Il a accusé les autorités soudanaises de "négliger les droits légaux et de santé des prisonniers et de s’en débarrasser en les tuant extrajudiciaires avec préméditation et en les traitant comme des opposants politiques."

Le nombre de détenus politiques dans la prison de Kober est de 32, dont 21 sont détenus depuis avril 2019 et n’ont pas été condamnés.

Les autorités soudanaises ont annoncé le 14 mai la mort du leader du parti du Congrès national (l’ancien parti au pouvoir) Sharif Omar Badr de COVID-19 lors de sa détention dans une prison de Khartoum.

Les autorités soudanaises sont tenues d’assurer la sécurité des prisonniers et de prendre des mesures préventives immédiates contre le risque de propagation de la pandémie du coronavirus, notamment en assurant l’éloignement social dans les prisons, la prestation de soins médicaux et le respect des protocoles appropriés en matière d’hygiène personnelle.

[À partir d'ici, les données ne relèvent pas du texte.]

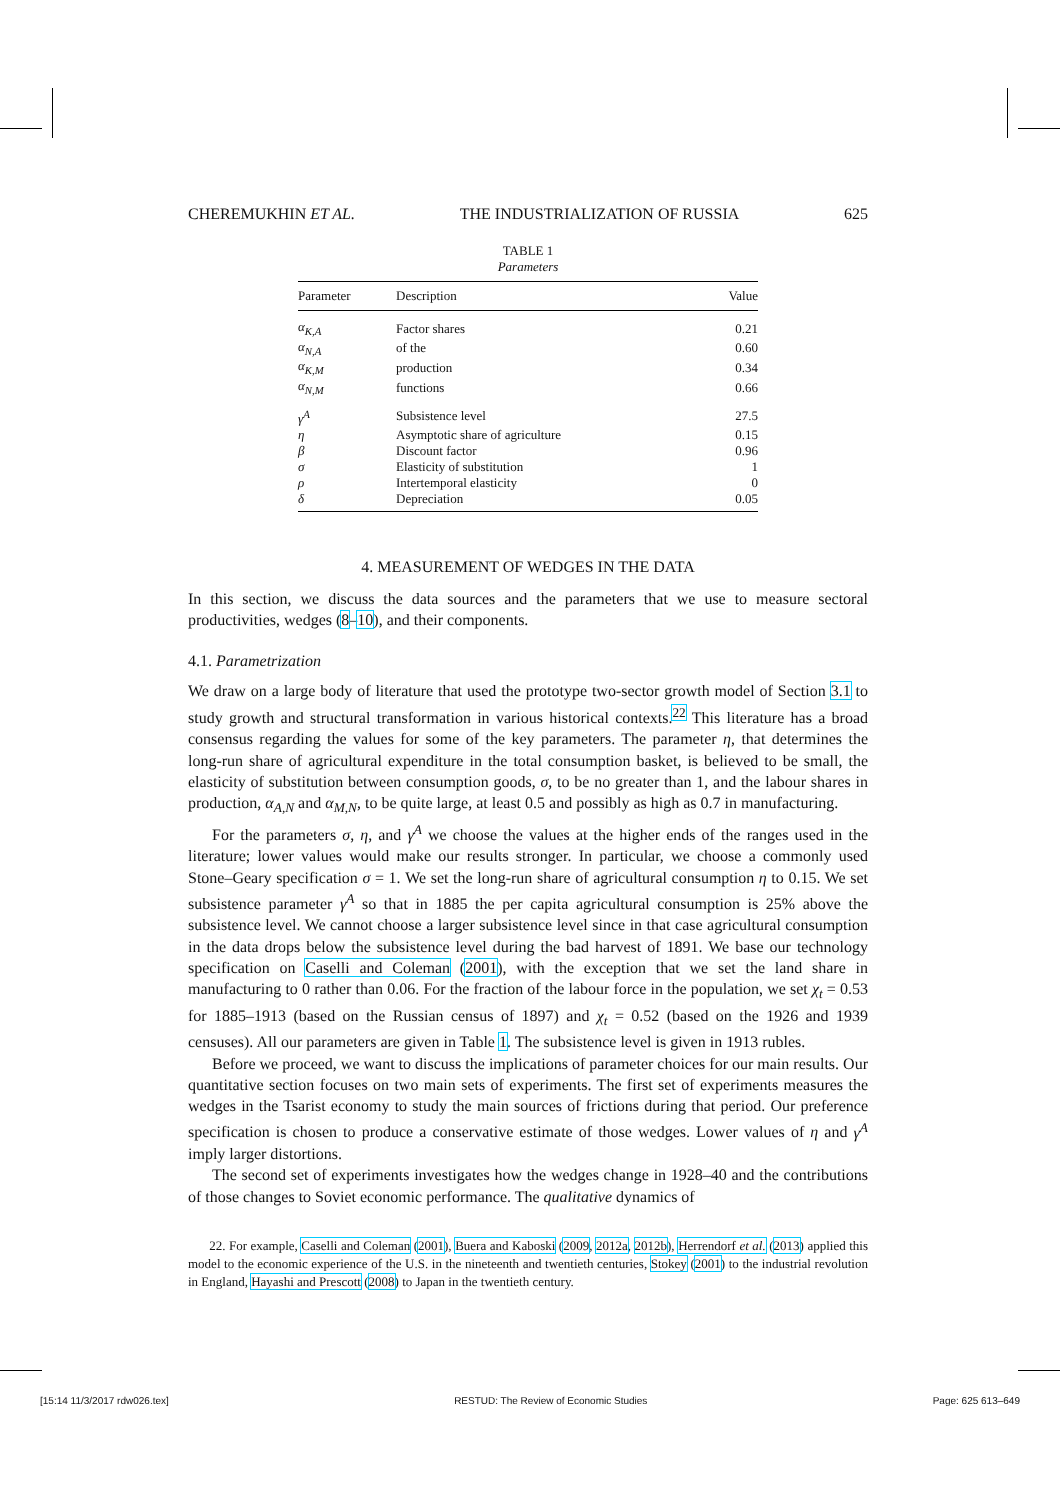CHEREMUKHIN ET AL. THE INDUSTRIALIZATION OF RUSSIA 625
TABLE 1
Parameters
| Parameter | Description | Value |
| --- | --- | --- |
| α<sub>K,A</sub> | Factor shares | 0.21 |
| α<sub>N,A</sub> | of the | 0.60 |
| α<sub>K,M</sub> | production | 0.34 |
| α<sub>N,M</sub> | functions | 0.66 |
| γ<sup>A</sup> | Subsistence level | 27.5 |
| η | Asymptotic share of agriculture | 0.15 |
| β | Discount factor | 0.96 |
| σ | Elasticity of substitution | 1 |
| ρ | Intertemporal elasticity | 0 |
| δ | Depreciation | 0.05 |
4. MEASUREMENT OF WEDGES IN THE DATA
In this section, we discuss the data sources and the parameters that we use to measure sectoral productivities, wedges (8–10), and their components.
4.1. Parametrization
We draw on a large body of literature that used the prototype two-sector growth model of Section 3.1 to study growth and structural transformation in various historical contexts.<sup>22</sup> This literature has a broad consensus regarding the values for some of the key parameters. The parameter η, that determines the long-run share of agricultural expenditure in the total consumption basket, is believed to be small, the elasticity of substitution between consumption goods, σ, to be no greater than 1, and the labour shares in production, α<sub>A,N</sub> and α<sub>M,N</sub>, to be quite large, at least 0.5 and possibly as high as 0.7 in manufacturing.
For the parameters σ, η, and γ<sup>A</sup> we choose the values at the higher ends of the ranges used in the literature; lower values would make our results stronger. In particular, we choose a commonly used Stone–Geary specification σ = 1. We set the long-run share of agricultural consumption η to 0.15. We set subsistence parameter γ<sup>A</sup> so that in 1885 the per capita agricultural consumption is 25% above the subsistence level. We cannot choose a larger subsistence level since in that case agricultural consumption in the data drops below the subsistence level during the bad harvest of 1891. We base our technology specification on Caselli and Coleman (2001), with the exception that we set the land share in manufacturing to 0 rather than 0.06. For the fraction of the labour force in the population, we set χ<sub>t</sub> = 0.53 for 1885–1913 (based on the Russian census of 1897) and χ<sub>t</sub> = 0.52 (based on the 1926 and 1939 censuses). All our parameters are given in Table 1. The subsistence level is given in 1913 rubles.
Before we proceed, we want to discuss the implications of parameter choices for our main results. Our quantitative section focuses on two main sets of experiments. The first set of experiments measures the wedges in the Tsarist economy to study the main sources of frictions during that period. Our preference specification is chosen to produce a conservative estimate of those wedges. Lower values of η and γ<sup>A</sup> imply larger distortions.
The second set of experiments investigates how the wedges change in 1928–40 and the contributions of those changes to Soviet economic performance. The qualitative dynamics of
22. For example, Caselli and Coleman (2001), Buera and Kaboski (2009, 2012a, 2012b), Herrendorf et al. (2013) applied this model to the economic experience of the U.S. in the nineteenth and twentieth centuries, Stokey (2001) to the industrial revolution in England, Hayashi and Prescott (2008) to Japan in the twentieth century.
[15:14 11/3/2017 rdw026.tex] RESTUD: The Review of Economic Studies Page: 625 613–649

L’immunité de la plupart des prisonniers est généralement faible, ce qui double le risque d’infection et de développement de la maladie. Il incombe aux autorités d’agir immédiatement pour les sauver et libérer les personnes détenues illégalement, y compris celles emprisonnées pour leur opposition pacifique.

Le Comité des Nations Unies contre la torture a déjà appelé les gouvernements à "réduire le nombre de prisonniers chaque fois que possible grâce à la mise en œuvre de programmes de libération anticipée, conditionnelle et temporaire", que les autorités soudanaises sont censées mettre en œuvre immédiatement, en particulier dans les prisons qui ont enregistré des cas d’infection.

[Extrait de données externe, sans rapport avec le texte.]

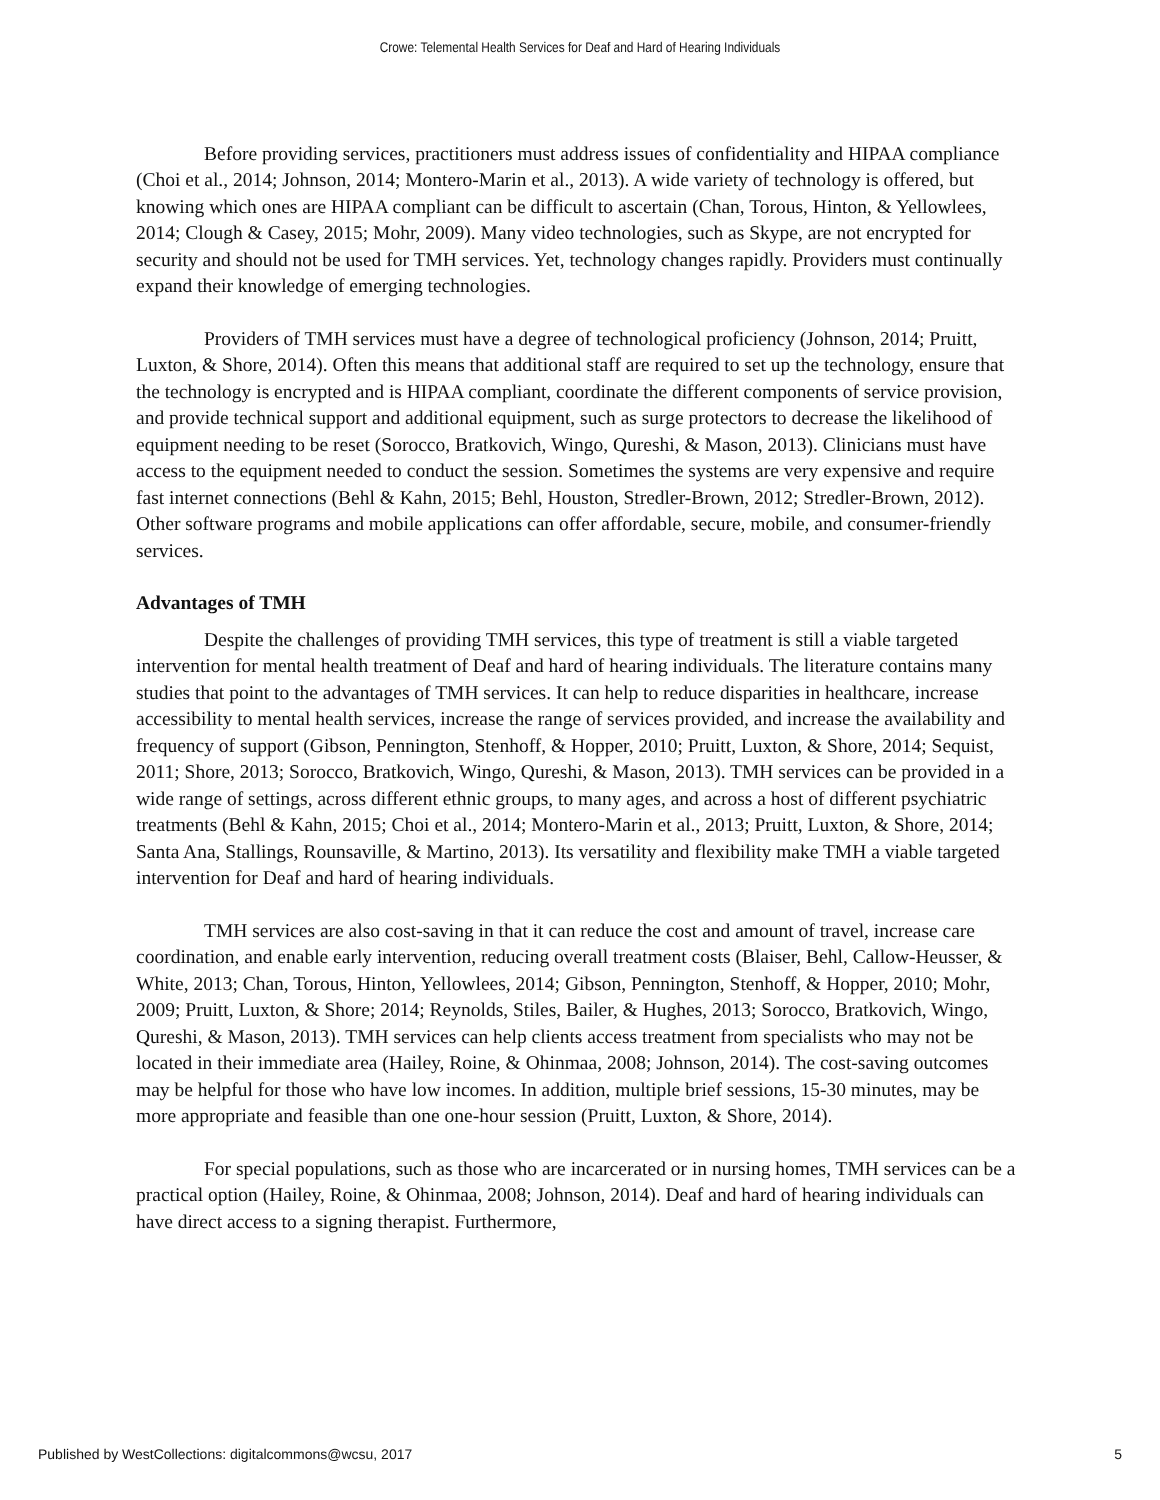Crowe: Telemental Health Services for Deaf and Hard of Hearing Individuals
Before providing services, practitioners must address issues of confidentiality and HIPAA compliance (Choi et al., 2014; Johnson, 2014; Montero-Marin et al., 2013). A wide variety of technology is offered, but knowing which ones are HIPAA compliant can be difficult to ascertain (Chan, Torous, Hinton, & Yellowlees, 2014; Clough & Casey, 2015; Mohr, 2009). Many video technologies, such as Skype, are not encrypted for security and should not be used for TMH services. Yet, technology changes rapidly. Providers must continually expand their knowledge of emerging technologies.
Providers of TMH services must have a degree of technological proficiency (Johnson, 2014; Pruitt, Luxton, & Shore, 2014). Often this means that additional staff are required to set up the technology, ensure that the technology is encrypted and is HIPAA compliant, coordinate the different components of service provision, and provide technical support and additional equipment, such as surge protectors to decrease the likelihood of equipment needing to be reset (Sorocco, Bratkovich, Wingo, Qureshi, & Mason, 2013). Clinicians must have access to the equipment needed to conduct the session. Sometimes the systems are very expensive and require fast internet connections (Behl & Kahn, 2015; Behl, Houston, Stredler-Brown, 2012; Stredler-Brown, 2012). Other software programs and mobile applications can offer affordable, secure, mobile, and consumer-friendly services.
Advantages of TMH
Despite the challenges of providing TMH services, this type of treatment is still a viable targeted intervention for mental health treatment of Deaf and hard of hearing individuals. The literature contains many studies that point to the advantages of TMH services. It can help to reduce disparities in healthcare, increase accessibility to mental health services, increase the range of services provided, and increase the availability and frequency of support (Gibson, Pennington, Stenhoff, & Hopper, 2010; Pruitt, Luxton, & Shore, 2014; Sequist, 2011; Shore, 2013; Sorocco, Bratkovich, Wingo, Qureshi, & Mason, 2013). TMH services can be provided in a wide range of settings, across different ethnic groups, to many ages, and across a host of different psychiatric treatments (Behl & Kahn, 2015; Choi et al., 2014; Montero-Marin et al., 2013; Pruitt, Luxton, & Shore, 2014; Santa Ana, Stallings, Rounsaville, & Martino, 2013). Its versatility and flexibility make TMH a viable targeted intervention for Deaf and hard of hearing individuals.
TMH services are also cost-saving in that it can reduce the cost and amount of travel, increase care coordination, and enable early intervention, reducing overall treatment costs (Blaiser, Behl, Callow-Heusser, & White, 2013; Chan, Torous, Hinton, Yellowlees, 2014; Gibson, Pennington, Stenhoff, & Hopper, 2010; Mohr, 2009; Pruitt, Luxton, & Shore; 2014; Reynolds, Stiles, Bailer, & Hughes, 2013; Sorocco, Bratkovich, Wingo, Qureshi, & Mason, 2013). TMH services can help clients access treatment from specialists who may not be located in their immediate area (Hailey, Roine, & Ohinmaa, 2008; Johnson, 2014). The cost-saving outcomes may be helpful for those who have low incomes. In addition, multiple brief sessions, 15-30 minutes, may be more appropriate and feasible than one one-hour session (Pruitt, Luxton, & Shore, 2014).
For special populations, such as those who are incarcerated or in nursing homes, TMH services can be a practical option (Hailey, Roine, & Ohinmaa, 2008; Johnson, 2014). Deaf and hard of hearing individuals can have direct access to a signing therapist. Furthermore,
Published by WestCollections: digitalcommons@wcsu, 2017 5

Les prisonniers détenus pour des raisons politiques peuvent être exposés au risque de mort à la lumière des craintes de représailles de la part des autorités, en les rendant une proie facile au risque d’infections mortelles telles que la pandémie de coronavirus.

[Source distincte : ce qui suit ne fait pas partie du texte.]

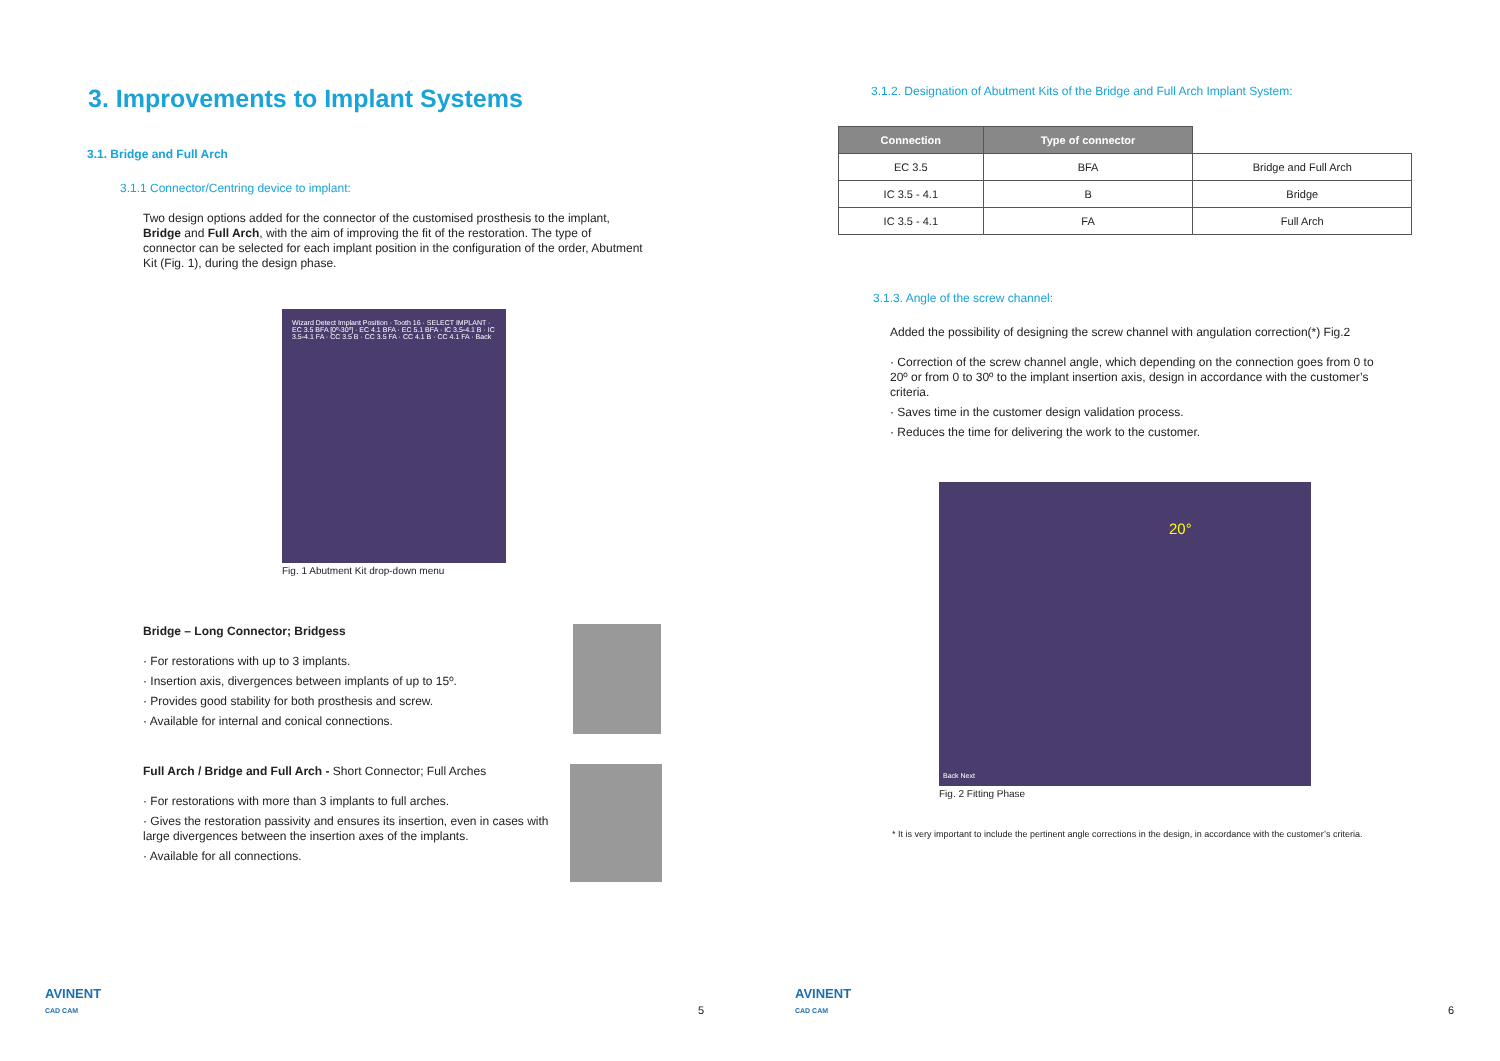3. Improvements to Implant Systems
3.1. Bridge and Full Arch
3.1.1 Connector/Centring device to implant:
Two design options added for the connector of the customised prosthesis to the implant, Bridge and Full Arch, with the aim of improving the fit of the restoration. The type of connector can be selected for each implant position in the configuration of the order, Abutment Kit (Fig. 1), during the design phase.
Wizard Detect Implant Position · Tooth 16 · SELECT IMPLANT · EC 3.5 BFA [0º-30º] · EC 4.1 BFA · EC 5.1 BFA · IC 3.5-4.1 B · IC 3.5-4.1 FA · CC 3.5 B · CC 3.5 FA · CC 4.1 B · CC 4.1 FA · Back
Fig. 1 Abutment Kit drop-down menu
Bridge – Long Connector; Bridgess
· For restorations with up to 3 implants.
· Insertion axis, divergences between implants of up to 15º.
· Provides good stability for both prosthesis and screw.
· Available for internal and conical connections.
Full Arch / Bridge and Full Arch - Short Connector; Full Arches
· For restorations with more than 3 implants to full arches.
· Gives the restoration passivity and ensures its insertion, even in cases with large divergences between the insertion axes of the implants.
· Available for all connections.
AVINENT
CAD CAM
5
3.1.2. Designation of Abutment Kits of the Bridge and Full Arch Implant System:
| Connection | Type of connector | |
| EC 3.5 | BFA | Bridge and Full Arch |
| IC 3.5 - 4.1 | B | Bridge |
| IC 3.5 - 4.1 | FA | Full Arch |
3.1.3. Angle of the screw channel:
Added the possibility of designing the screw channel with angulation correction(*) Fig.2
· Correction of the screw channel angle, which depending on the connection goes from 0 to 20º or from 0 to 30º to the implant insertion axis, design in accordance with the customer’s criteria.
· Saves time in the customer design validation process.
· Reduces the time for delivering the work to the customer.
20°
Back Next
Fig. 2 Fitting Phase
* It is very important to include the pertinent angle corrections in the design, in accordance with the customer’s criteria.
AVINENT
CAD CAM
6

Les organisations humanitaires et les agences des Nations Unies devraient faire pression sur le gouvernement soudanais pour qu’il fournisse aux prisonniers les mesures préventives nécessaires et qu’il travaille à sauver leur vie.

Contexte

Après le déclenchement de manifestations populaires à la fin de 2018, le Conseil militaire soudanais, dirigé par Awad bin Auf à l’époque, a évincé l’ancien président soudanais Omar al-Bashir du pouvoir le 11 avril 2019, après trois décennies de règne sur le pays. L’annonce de la destitution d’al-Bashir a été accompagnée d’arrestations contre des hauts responsables du régime les mettant en prison pour procès. Avec l’éclosion de la pandémie de coronavirus dans le pays, qui a entraîné la mort de 184 et l’infection de 4146 cas en date du 27 mai 2020, et certains prisonniers infectés par le virus, la propagation de la pandémie à l’intérieur des prisons qui ne disposent pas, pour l’essentiel, de mesures sanitaires ou préventives minimales adéquates.